+++ Record extracts +++

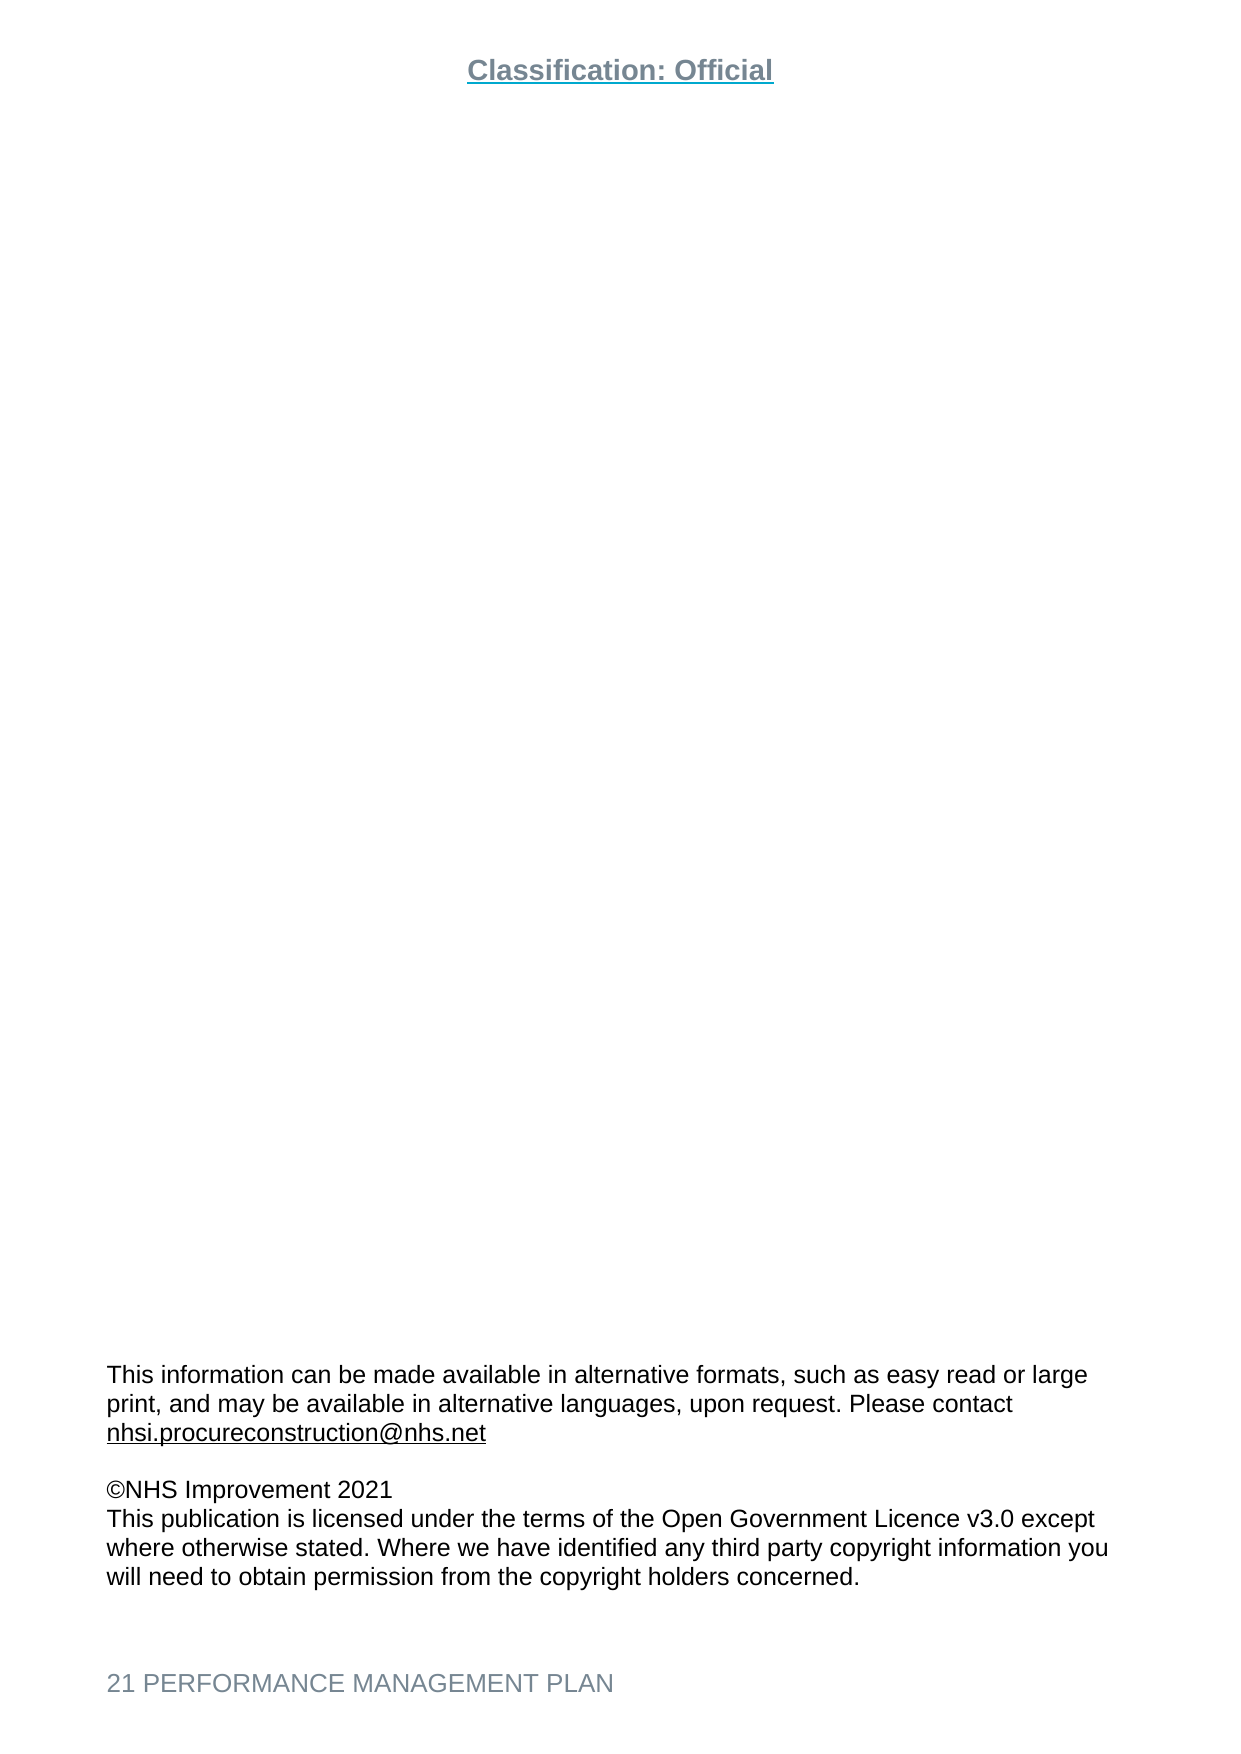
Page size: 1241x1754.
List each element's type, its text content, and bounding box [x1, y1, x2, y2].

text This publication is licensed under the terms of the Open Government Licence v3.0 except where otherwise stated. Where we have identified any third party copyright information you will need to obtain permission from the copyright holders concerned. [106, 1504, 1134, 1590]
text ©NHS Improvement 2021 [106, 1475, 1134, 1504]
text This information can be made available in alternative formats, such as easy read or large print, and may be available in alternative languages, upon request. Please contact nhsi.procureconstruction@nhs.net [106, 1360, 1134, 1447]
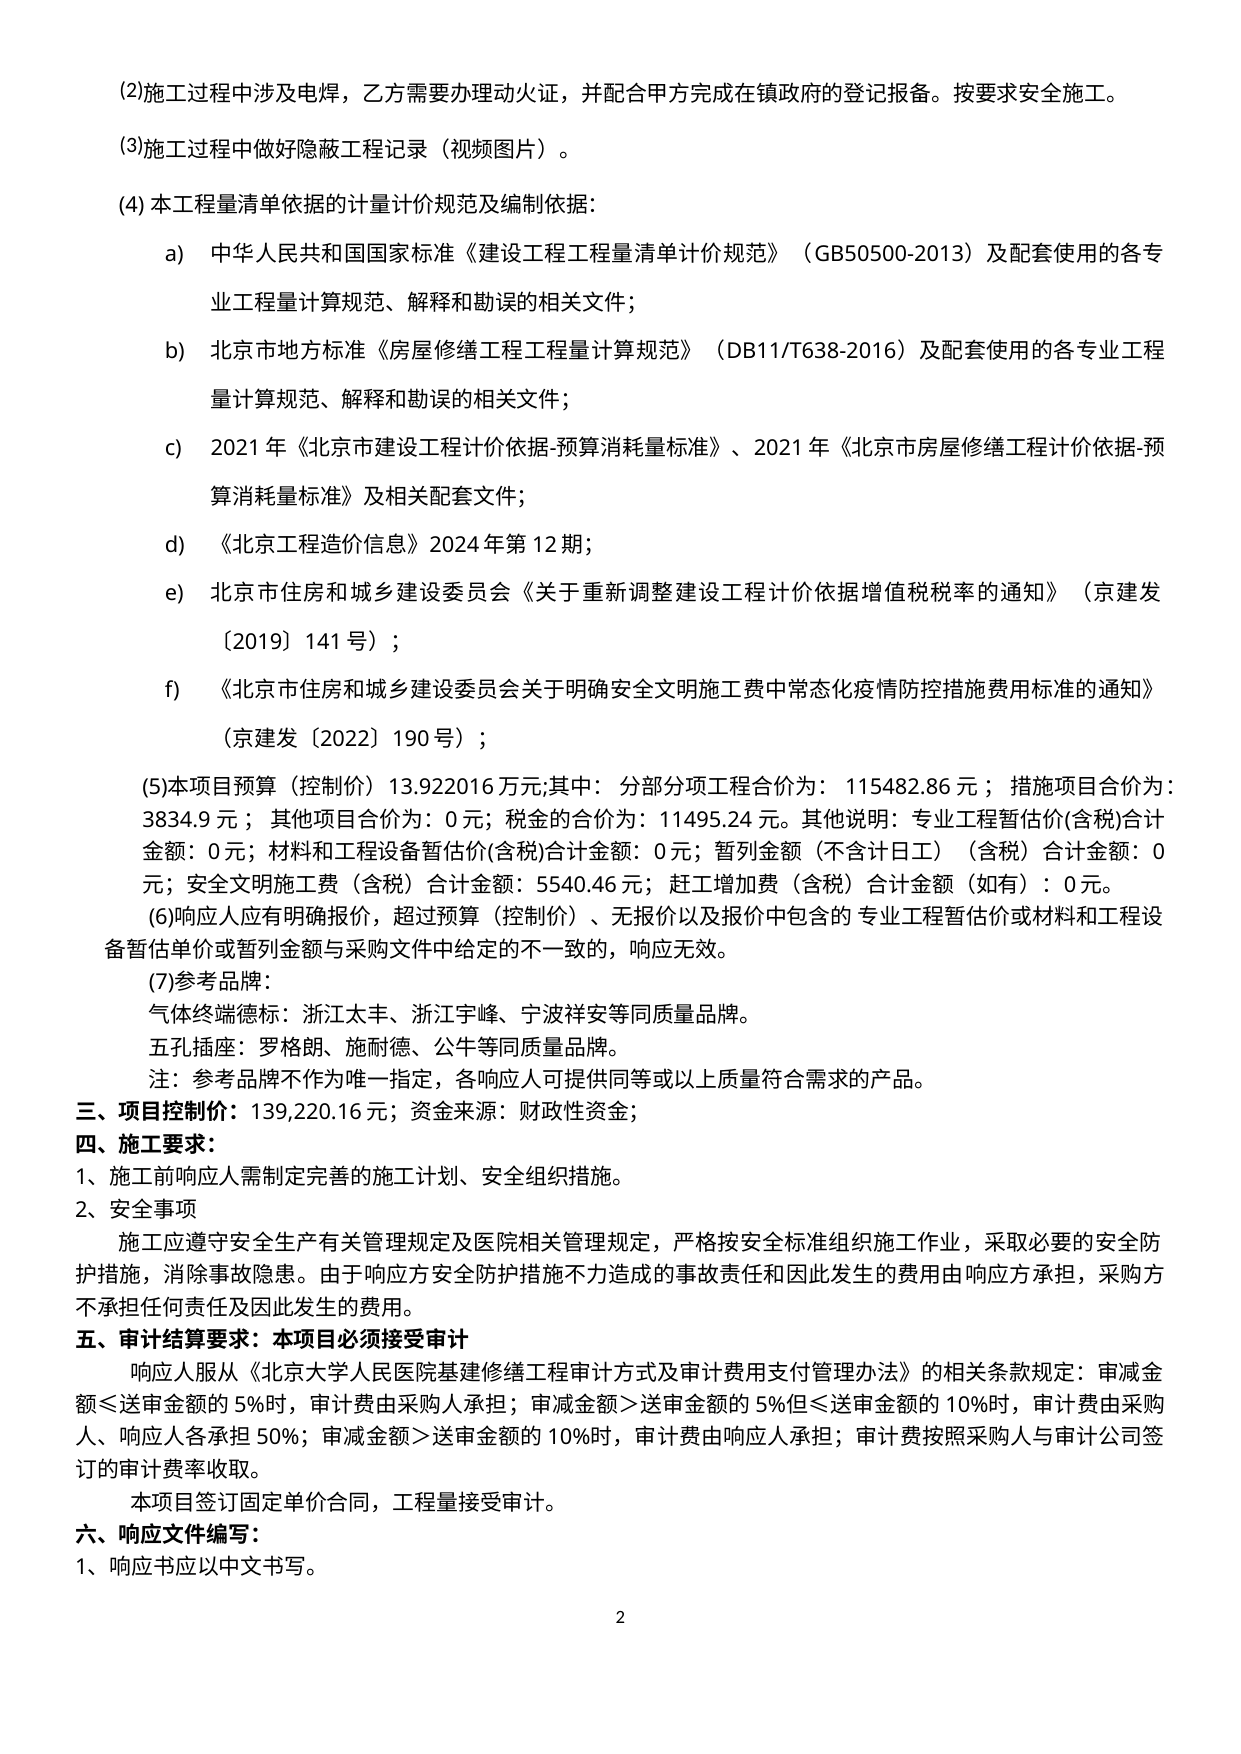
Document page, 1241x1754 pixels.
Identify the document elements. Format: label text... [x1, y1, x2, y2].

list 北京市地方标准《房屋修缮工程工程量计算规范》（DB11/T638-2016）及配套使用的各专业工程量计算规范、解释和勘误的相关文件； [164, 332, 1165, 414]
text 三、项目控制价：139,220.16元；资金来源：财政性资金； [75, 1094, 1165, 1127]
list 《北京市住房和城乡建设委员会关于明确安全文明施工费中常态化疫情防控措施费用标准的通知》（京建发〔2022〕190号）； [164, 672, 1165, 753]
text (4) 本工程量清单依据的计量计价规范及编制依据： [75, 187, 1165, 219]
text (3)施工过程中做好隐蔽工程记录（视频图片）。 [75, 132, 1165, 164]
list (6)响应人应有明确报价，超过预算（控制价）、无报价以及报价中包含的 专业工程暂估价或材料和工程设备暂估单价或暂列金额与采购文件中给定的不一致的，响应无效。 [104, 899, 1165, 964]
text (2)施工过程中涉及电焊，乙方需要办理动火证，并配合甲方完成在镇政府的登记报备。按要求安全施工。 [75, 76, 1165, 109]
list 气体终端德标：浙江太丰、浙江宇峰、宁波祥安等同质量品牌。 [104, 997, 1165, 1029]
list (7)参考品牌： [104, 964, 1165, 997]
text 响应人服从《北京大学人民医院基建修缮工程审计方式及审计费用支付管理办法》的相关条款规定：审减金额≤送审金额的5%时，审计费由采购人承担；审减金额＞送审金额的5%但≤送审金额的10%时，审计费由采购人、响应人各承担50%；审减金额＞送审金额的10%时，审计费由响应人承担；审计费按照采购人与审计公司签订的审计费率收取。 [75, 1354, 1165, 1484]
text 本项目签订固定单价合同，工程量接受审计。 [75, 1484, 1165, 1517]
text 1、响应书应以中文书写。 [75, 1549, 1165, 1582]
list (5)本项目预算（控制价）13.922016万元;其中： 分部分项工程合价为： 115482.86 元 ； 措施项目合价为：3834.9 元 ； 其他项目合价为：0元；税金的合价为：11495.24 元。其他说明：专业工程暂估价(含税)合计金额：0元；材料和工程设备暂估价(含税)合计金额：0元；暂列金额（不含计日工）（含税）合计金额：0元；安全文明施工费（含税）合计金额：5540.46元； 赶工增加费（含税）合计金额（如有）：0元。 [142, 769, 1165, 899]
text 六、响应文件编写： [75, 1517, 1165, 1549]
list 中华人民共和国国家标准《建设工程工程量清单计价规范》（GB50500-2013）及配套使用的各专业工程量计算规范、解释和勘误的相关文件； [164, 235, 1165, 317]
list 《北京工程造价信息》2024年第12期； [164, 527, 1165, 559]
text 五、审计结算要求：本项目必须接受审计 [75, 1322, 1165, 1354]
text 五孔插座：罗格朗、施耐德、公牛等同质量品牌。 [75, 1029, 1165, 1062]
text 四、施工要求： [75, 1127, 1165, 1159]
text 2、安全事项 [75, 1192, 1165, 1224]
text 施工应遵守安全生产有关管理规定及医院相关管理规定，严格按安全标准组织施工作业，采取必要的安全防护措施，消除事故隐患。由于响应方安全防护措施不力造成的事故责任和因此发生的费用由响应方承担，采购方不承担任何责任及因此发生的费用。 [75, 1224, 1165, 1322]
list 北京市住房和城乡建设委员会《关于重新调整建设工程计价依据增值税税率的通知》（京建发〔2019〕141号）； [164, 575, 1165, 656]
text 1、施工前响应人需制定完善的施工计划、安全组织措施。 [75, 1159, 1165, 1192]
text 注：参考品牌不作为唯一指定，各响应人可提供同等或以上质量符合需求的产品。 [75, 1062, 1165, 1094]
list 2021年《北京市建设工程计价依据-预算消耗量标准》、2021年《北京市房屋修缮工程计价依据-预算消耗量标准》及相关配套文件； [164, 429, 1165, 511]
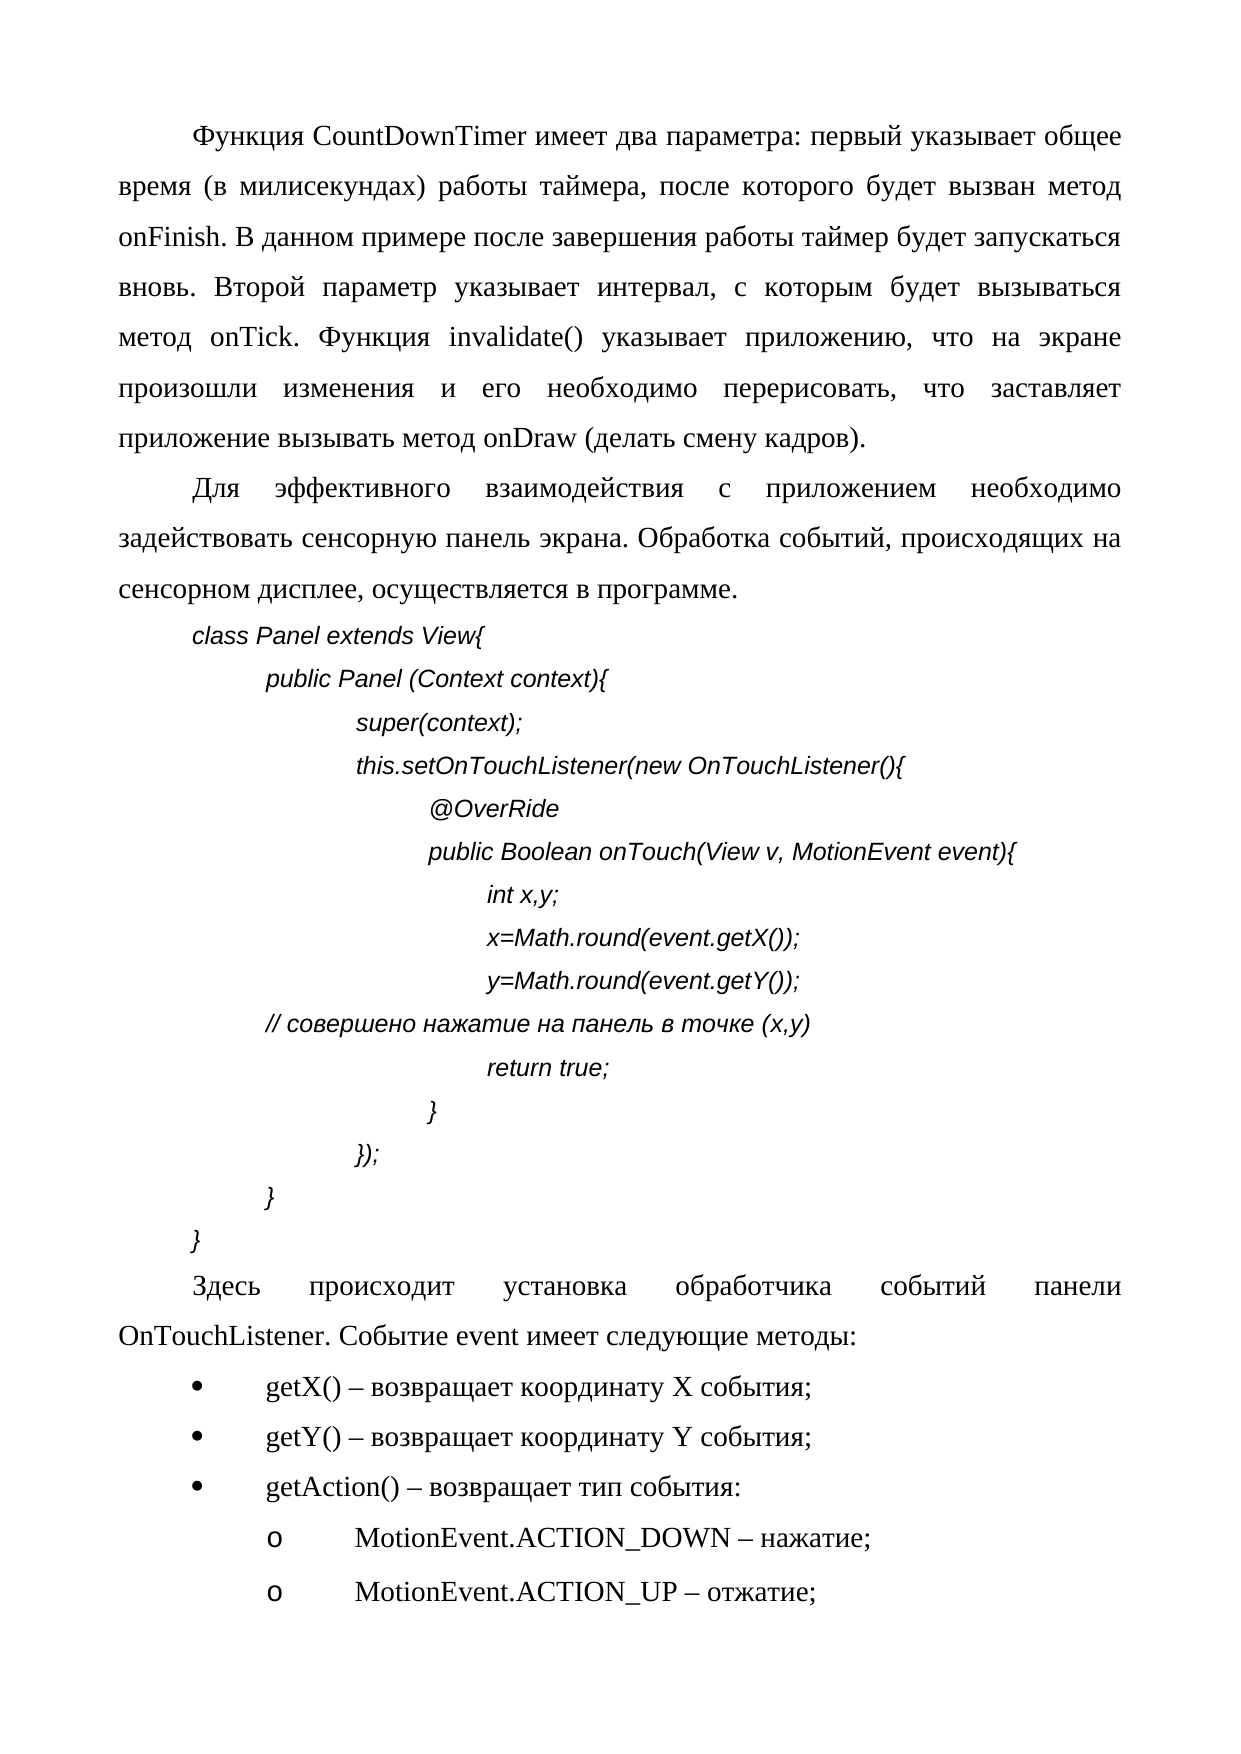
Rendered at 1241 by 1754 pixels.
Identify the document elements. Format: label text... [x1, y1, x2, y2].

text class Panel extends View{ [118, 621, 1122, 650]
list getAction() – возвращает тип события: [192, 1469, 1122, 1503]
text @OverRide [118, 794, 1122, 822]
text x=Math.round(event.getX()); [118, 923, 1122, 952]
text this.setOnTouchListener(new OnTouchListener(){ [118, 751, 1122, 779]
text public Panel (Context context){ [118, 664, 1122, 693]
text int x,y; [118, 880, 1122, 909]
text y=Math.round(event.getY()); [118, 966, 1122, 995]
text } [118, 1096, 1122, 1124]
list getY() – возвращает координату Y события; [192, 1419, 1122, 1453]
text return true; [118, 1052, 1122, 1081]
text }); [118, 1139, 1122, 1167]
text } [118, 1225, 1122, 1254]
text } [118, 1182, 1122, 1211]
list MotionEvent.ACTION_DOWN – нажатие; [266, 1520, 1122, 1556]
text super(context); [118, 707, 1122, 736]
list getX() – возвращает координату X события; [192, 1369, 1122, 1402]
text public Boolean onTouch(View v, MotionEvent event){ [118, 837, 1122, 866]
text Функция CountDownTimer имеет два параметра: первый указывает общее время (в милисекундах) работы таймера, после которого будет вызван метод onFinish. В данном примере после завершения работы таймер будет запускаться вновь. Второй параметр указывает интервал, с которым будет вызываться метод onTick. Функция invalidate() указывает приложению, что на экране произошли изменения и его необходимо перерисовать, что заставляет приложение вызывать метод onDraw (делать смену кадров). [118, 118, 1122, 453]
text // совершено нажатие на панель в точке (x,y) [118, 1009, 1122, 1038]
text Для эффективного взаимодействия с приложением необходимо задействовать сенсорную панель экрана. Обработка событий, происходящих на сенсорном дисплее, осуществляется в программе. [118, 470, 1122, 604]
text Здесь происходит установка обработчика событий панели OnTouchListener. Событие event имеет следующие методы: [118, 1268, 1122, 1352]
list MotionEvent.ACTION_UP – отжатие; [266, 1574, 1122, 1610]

+++

> Work task:
Go through the records above. Copy each line in which the string "Math" appears.

> Solved exercise:
text x=Math.round(event.getX()); [118, 923, 1122, 952]
text y=Math.round(event.getY()); [118, 966, 1122, 995]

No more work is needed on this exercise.